Noch schlechter steht es allerdings um den Görlitzer Park. In den Kommentarspalten wird ausgiebig vor der Berliner Grünfläche gewarnt. »Hey Kinder, ... bitte kein Marijuana hier kaufen!!! Es ist sehr verunreinigt mit Blei oder Haarspray«, weiß Johnny Alfred zu berichten, bietet den lieben Kindern aber leider keine Alternative für den Haschkauf an. Dann lieber zur unweit gelegenen Hasenheide, wie Hannes Hanath empfiehlt: »Best place to buy drugs!«, 5 Sterne. Jedoch scheint nicht allein die schlechte Drogenqualität das Problem des »Görli« zu sein, sondern auch seine Besucher. »Schon 20 Meter vor dem Eingang haben uns zig dunkelhäutige Männer blöd angemacht«, klagt Beenthere Donethat.
Und was schreibt dagegen die FAZ über diesen Park? »Nur mit einiger Geduld kann man sich den 14-Hektar-Park auf einer früheren Güterbahnanlage schöngucken.« Die Autorin weigert sich also so lange, der harten Realität ins Auge zu sehen, bis sie schließlich nur noch Schönes in der verwahrlosten Anlage zu erkennen vermag – traurig. Gut, daß Leute wie Petra Pietzofski das schiefe Bild auf Google geraderücken: »Ich find dem ganzen PArk zum kotzen! Haschisch Heroin illegale Abtreibungen, Fischbrötchen.«
Was ist aber, wenn gerade überhaupt kein Park in der Nähe ist? Nun, dann tut es unter Umständen auch ein Friedhof. »Einer der schönsten Friedhöfe der Welt!« lobt der mutmaßliche Friedhof-Globetrotter Michael Denz beispielsweise den Nürnberger St. Johannis, dessen Bewohner sich über die Spitzenwertung von 5 Sternen freuen können. Ebenso viele vergibt Elipsa an die Annenfriedhöfe in Dresden. »Sehr schöner, ruhiger Park«, schreibt sie. »Die Gräber stören nicht weiter.« Breschleng Gsaelz verkündet wiederum auf dem Stuttgarter Pragfriedhof stolz: »Großmutter liegt hier in bester Lage!« Da wird niemand zu widersprechen wagen, schon gar nicht die Frau Großmutter.
Doch ganz ohne Tadel kommt die Google-Gemeinschaft, kritisch wie sie ist, auch bei unseren Totenäckern nicht aus. »Friedhof halt«, watscht User Bertl den Münchener Südfriedhof ab und scheint dort gewisse Special Features und Gadgets zu vermissen. Oliver Grohs berichtet vom St. Nikolai-Friedhof in Hannover: »Den Friedhof muss man nicht unbedingt gesehen haben« (2 Sterne). Vielen Dank für den Hinweis – wir werden unsere Reise stornieren.

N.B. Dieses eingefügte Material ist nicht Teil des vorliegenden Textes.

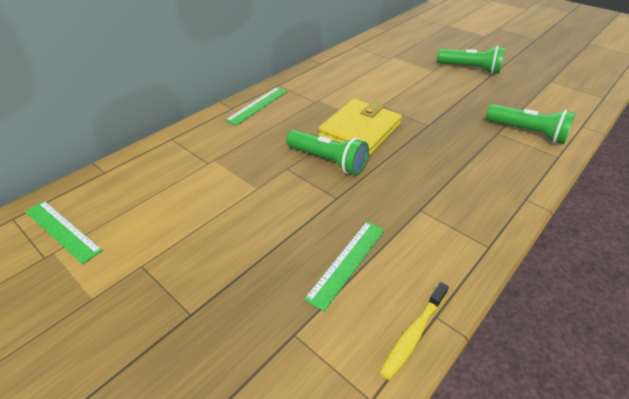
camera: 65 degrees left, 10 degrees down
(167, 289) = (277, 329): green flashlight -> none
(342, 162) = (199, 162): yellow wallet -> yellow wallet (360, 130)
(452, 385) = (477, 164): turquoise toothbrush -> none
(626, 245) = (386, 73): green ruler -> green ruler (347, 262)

Und wie steht es mit unseren Denkmälern und Prestigebauten? Sie sind ebenso Teil des öffentlichen Raumes und sollten keineswegs ungeschoren davonkommen. Denn viele der Sehenswürdigkeiten sind laut Community »ziemlich klein«. Dennoch fällt das Wort »Must see« häufig, sehr häufig sogar, das Brandenburger Tor wird rätselhaft als »Mist see« bezeichnet, die Dresdner Frauenkirche gar als »Must have«. Will hier jemand den berühmten Sakralbau erwerben, um seine unerträglich scheckige Außenwand ein für allemal in Schutt und Asche zu legen?
Beachtliches findet sich abermals in unserer Hauptstadt. Die Weltzeituhr wird mit der dritten Strophe der Nationalhymne besungen, das Gebäude des Reichstags als »Volksverräter!« beschimpft und die U-Bahn-Haltestelle Kottbusser Tor als »Good place to chill« gepriesen. Offenbar läßt es sich dort besser aushalten als im Görlitzer Park, darauf deuten 3,9 zu 3,3 Sterne Gesamtwertung hin. Von wegen »ein dunkler Fleck auf der Berliner Stadtkarte«, lieber Focus!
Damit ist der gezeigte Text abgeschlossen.